**EXERCISE PROMPT:** The lines to return are those from the line holding "the silver pickup" through the last line of the entries below, both included, written exactly and without pictures.

==============================

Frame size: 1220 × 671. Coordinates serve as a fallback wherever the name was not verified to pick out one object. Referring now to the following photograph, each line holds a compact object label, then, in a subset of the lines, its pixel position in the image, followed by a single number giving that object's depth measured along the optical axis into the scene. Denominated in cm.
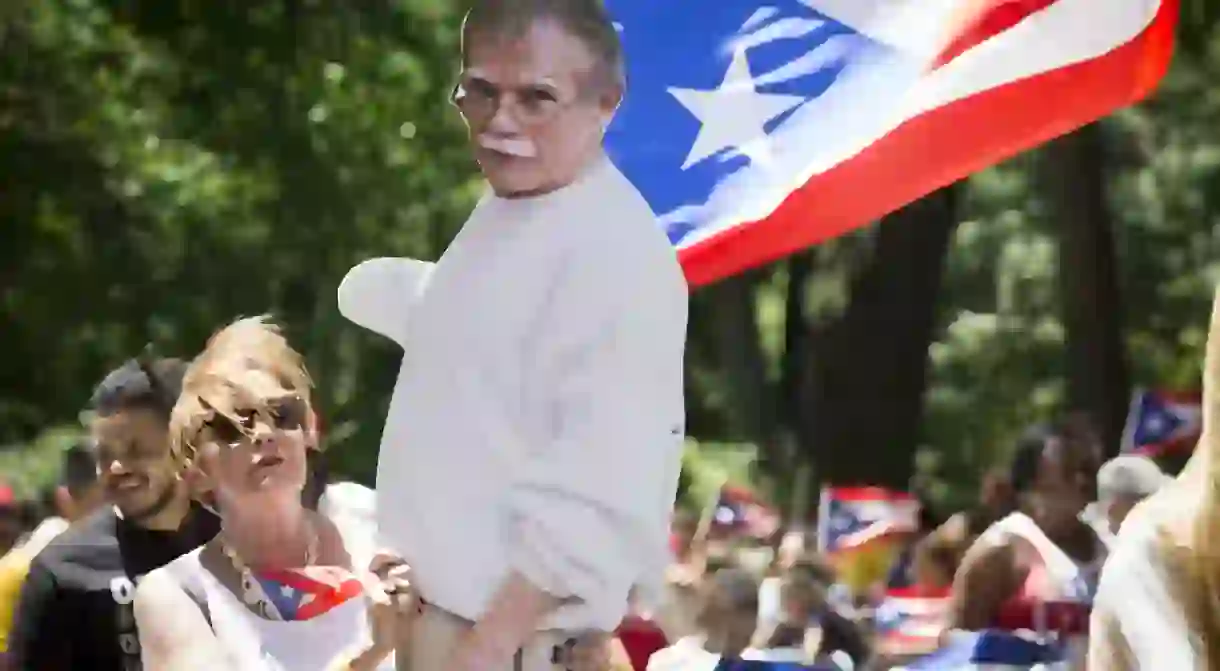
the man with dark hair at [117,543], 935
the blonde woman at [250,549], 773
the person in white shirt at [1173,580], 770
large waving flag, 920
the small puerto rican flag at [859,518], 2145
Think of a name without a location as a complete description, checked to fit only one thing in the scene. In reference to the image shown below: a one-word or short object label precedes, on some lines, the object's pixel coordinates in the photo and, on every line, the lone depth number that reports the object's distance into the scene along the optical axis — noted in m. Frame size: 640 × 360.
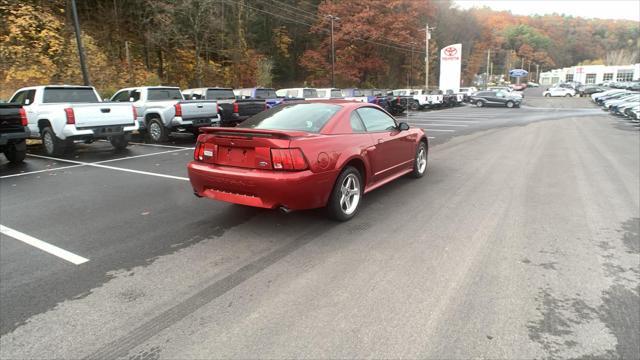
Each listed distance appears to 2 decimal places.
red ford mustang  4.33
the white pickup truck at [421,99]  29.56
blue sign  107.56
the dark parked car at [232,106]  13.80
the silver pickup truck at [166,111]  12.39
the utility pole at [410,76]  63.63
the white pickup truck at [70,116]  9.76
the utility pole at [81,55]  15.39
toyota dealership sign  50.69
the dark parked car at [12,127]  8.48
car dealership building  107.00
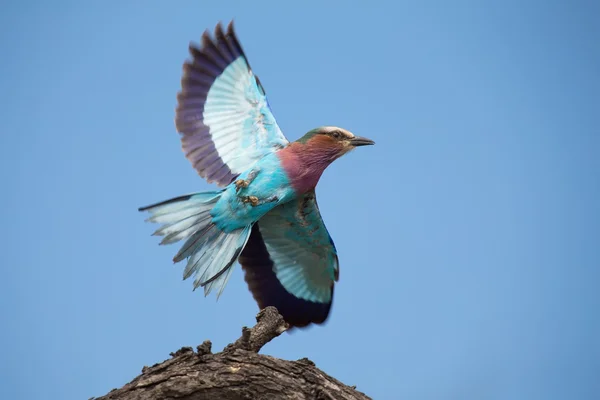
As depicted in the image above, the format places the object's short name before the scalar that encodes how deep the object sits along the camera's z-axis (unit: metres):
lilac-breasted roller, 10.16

==============================

**ANSWER TO THIS TASK:**
the silver pickup truck at [166,111]  12.39
the utility pole at [410,76]  63.63
the white pickup truck at [70,116]  9.76
the utility pole at [81,55]  15.39
toyota dealership sign  50.69
the dark parked car at [12,127]  8.48
car dealership building  107.00
As depicted in the image above, the format places the object's short name before the scalar that encodes how deep the object sits along the camera's z-axis (unit: metres):
lilac-breasted roller, 10.16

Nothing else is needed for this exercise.